8. The method of processing and storing information for easy retrieval as set forth in claim 1 wherein one of said set of rational inferences comprises a weather condition that occurred at a time and a location listed in said source data record.

9. The method of processing and storing information for easy retrieval as set forth in claim 1 wherein one of said set of rational inferences comprises a common misperception made by humans.

10. The method of processing and storing information for easy retrieval as set forth in claim 1 wherein one of said set of rational inferences comprises additional description information obtained by extracting a code value from said source data record and using said code value as a key into a database to obtain said additional description information.

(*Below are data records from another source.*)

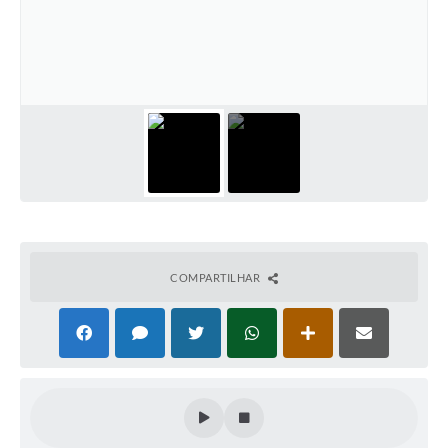
Plano Municipal de Enfrentamento da Pandemia em
Decorrência de COVID-19 Comércio - Adesão ao
Protocolo
Plano Municipal de Enfrentamento da Pandemia em
Decorrência de COVID-19 Educação - Adesão ao
Protocolo
Downloads
Telefones Úteis
COMPARTILHAR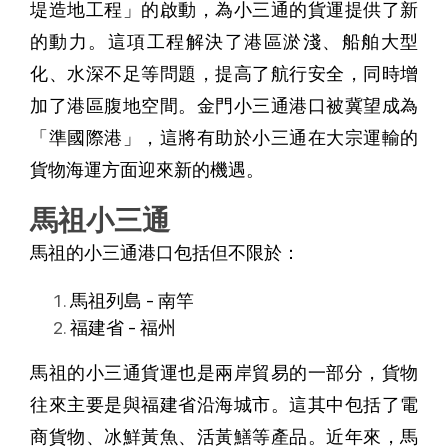
堤造地工程」的啟動，為小三通的貨運提供了新
的動力。這項工程解決了港區淤淺、船舶大型
化、水深不足等問題，提高了航行安全，同時增
加了港區腹地空間。金門小三通港口被冀望成為
「準國際港」，這將有助於小三通在大宗運輸的
貨物海運方面迎來新的機遇。
馬祖小三通
馬祖的小三通港口包括但不限於：
馬祖列島 - 南竿
福建省 - 福州
馬祖的小三通貨運也是兩岸貿易的一部分，貨物
往來主要是與福建省沿海城市。這其中包括了電
商貨物、冰鮮黃魚、活黃鱔等產品。近年來，馬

11. A database system for processing and storing information for easy retrieval, said database system comprising:

a structured database for storing structured data records;

a natural language database for storing natural language data records;

a data collection system, said data collection system collecting source data records from more than one source data repository;

a structured record creator, said structured record creator converting said source data records into structured data records stored in said structured database;

a natural language database record creator, said natural language database record creator creating natural language data records by synthesizing natural language text from said source data records; and

a search engine system, said search engine system for indexing and searching said natural language database.

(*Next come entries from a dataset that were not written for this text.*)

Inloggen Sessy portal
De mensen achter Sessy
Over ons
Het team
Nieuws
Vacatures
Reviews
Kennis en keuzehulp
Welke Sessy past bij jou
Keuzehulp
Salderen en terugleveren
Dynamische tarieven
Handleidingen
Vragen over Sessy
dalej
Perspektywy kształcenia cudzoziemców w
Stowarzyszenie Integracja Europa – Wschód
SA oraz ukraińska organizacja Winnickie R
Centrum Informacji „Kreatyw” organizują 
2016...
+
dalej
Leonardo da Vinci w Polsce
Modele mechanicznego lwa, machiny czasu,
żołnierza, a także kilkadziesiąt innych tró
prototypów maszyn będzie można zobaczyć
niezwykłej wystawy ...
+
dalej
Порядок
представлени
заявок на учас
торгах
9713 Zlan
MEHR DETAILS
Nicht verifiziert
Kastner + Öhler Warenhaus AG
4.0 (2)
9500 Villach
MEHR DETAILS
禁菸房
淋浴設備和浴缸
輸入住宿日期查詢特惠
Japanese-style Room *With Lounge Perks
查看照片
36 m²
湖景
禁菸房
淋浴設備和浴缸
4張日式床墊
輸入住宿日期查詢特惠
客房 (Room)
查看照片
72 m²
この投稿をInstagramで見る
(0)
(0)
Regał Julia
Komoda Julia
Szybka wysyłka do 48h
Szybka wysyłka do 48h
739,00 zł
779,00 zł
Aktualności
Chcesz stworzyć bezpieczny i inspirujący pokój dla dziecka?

12. The database system for processing and storing information for easy retrieval as set forth in claim 11 wherein a subset of said source data records comprise XML data records.

13. The database system for processing and storing information for easy retrieval as set forth in claim 11 wherein a subset of said source data records comprise a set of tables read from a database.

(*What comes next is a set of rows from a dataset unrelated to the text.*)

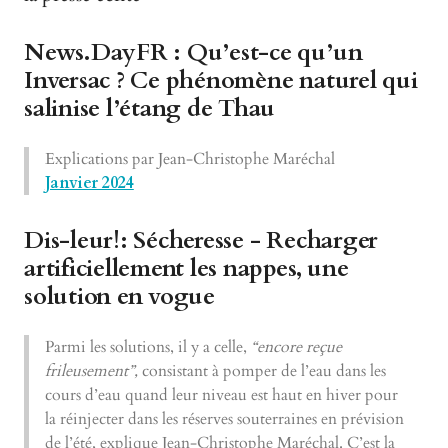
News.DayFR : Qu’est-ce qu’un
Inversac ? Ce phénomène naturel qui
salinise l’étang de Thau
Explications par Jean-Christophe Maréchal
Janvier 2024
Dis-leur!:
Sécheresse -
Recharger
artificiellement les nappes, une
solution en vogue
Parmi les solutions, il y a celle,
“encore reçue
frileusement”,
consistant à pomper de l’eau dans les
cours d’eau quand leur niveau est haut en hiver pour
la réinjecter dans les réserves souterraines en prévision
de l’été, explique Jean-Christophe Maréchal. C’est la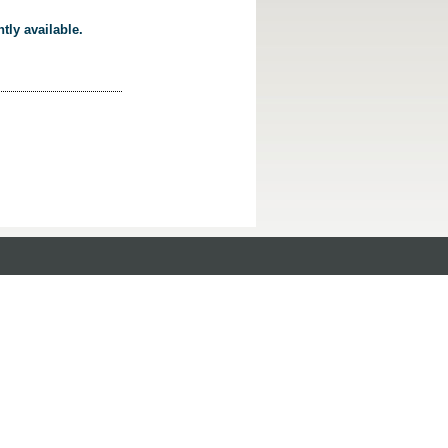
tly available.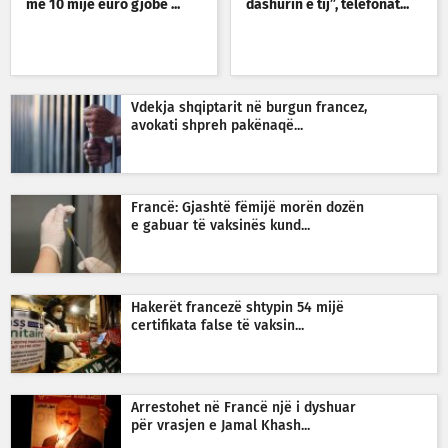
me 10 mijë euro gjobë ...
dashurin e tij”, telefonat...
Vdekja shqiptarit në burgun francez,
avokati shpreh pakënaqë...
Francë: Gjashtë fëmijë morën dozën
e gabuar të vaksinës kund...
Hakerët francezë shtypin 54 mijë
certifikata false të vaksin...
Arrestohet në Francë një i dyshuar
për vrasjen e Jamal Khash...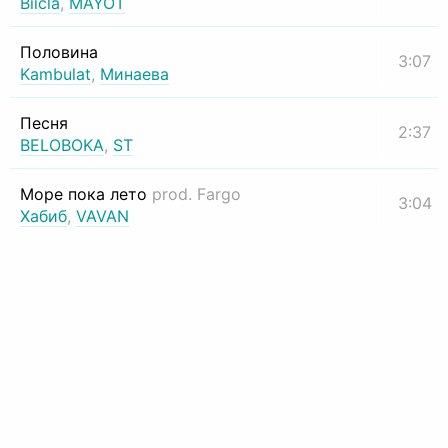
Biicla
,
MAYOT
Половина
3:07
Kambulat
,
Минаева
Песня
2:37
BELOBOKA
,
ST
Море пока лето
prod. Fargo
3:04
Хабиб
,
VAVAN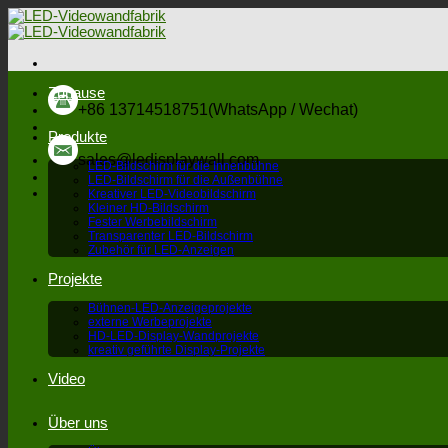
Zum
Inhalt
springen
Zuhause
+86 13714518751(WhatsApp / Wechat)
Produkte
sales@ledisplaywall.com
LED-Bildschirm für die Innenbühne
LED-Bildschirm für die Außenbühne
Kreativer LED-Videobildschirm
Kleiner HD-Bildschirm
Fester Werbebildschirm
Transparenter LED-Bildschirm
Zubehör für LED-Anzeigen
Projekte
Bühnen-LED-Anzeigeprojekte
externe Werbeprojekte
HD-LED-Display-Wandprojekte
kreativ geführte Display-Projekte
Video
Über uns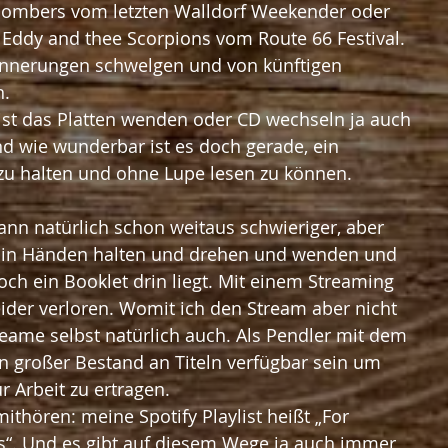
 Bombers vom letzten Walldorf Weekender oder 
 Eddy and thee Scorpions vom Route 66 Festival. 
innerungen schwelgen und von künftigen 
n.
ist das Platten wenden oder CD wechseln ja auch 
nd wie wunderbar ist es doch gerade, ein 
 zu halten und ohne Lupe lesen zu können.
dann natürlich schon weitaus schwieriger, aber 
in Händen halten und drehen und wenden und 
ch ein Booklet drin liegt. Mit einem Streaming 
ider verloren. Womit ich den Stream aber nicht 
reame selbst natürlich auch. Als Pendler mit dem 
n großer Bestand an Titeln verfügbar sein um 
r Arbeit zu ertragen.
thören: meine Spotify Playlist heißt „For 
s“. Und es gibt auf diesem Wege ja auch immer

14. The database system for processing and storing information for easy retrieval as set forth in claim 11 wherein said natural language database record creator extracts data values from said source data records and creates natural language narratives by inserting said data values into scripts.

15. The database system for processing and storing information for easy retrieval as set forth in claim 11 wherein said natural language database record creator assigns importance levels to different sections of said natural language text.

16. The database system for processing and storing information for easy retrieval as set forth in claim 11 wherein said search engine system reduces word spaces between words in a compound adjective-noun clause.

17. The database system for processing and storing information for easy retrieval as set forth in claim 11 wherein said search engine system increases word spaces between separate adjective-noun clauses.

18. The database system for processing and storing information for easy retrieval as set forth in claim 11 wherein said natural language database record generates rational inferences from said source data records.

19. The database system for processing and storing information for easy retrieval as set forth in claim 18 wherein one of said rational inferences comprises a weather condition that occurred at a time and a location listed in one of said source data records.

20. The database system for processing and storing information for easy retrieval as set forth in claim 18 wherein one of said rational inferences comprises a common misperception made by humans.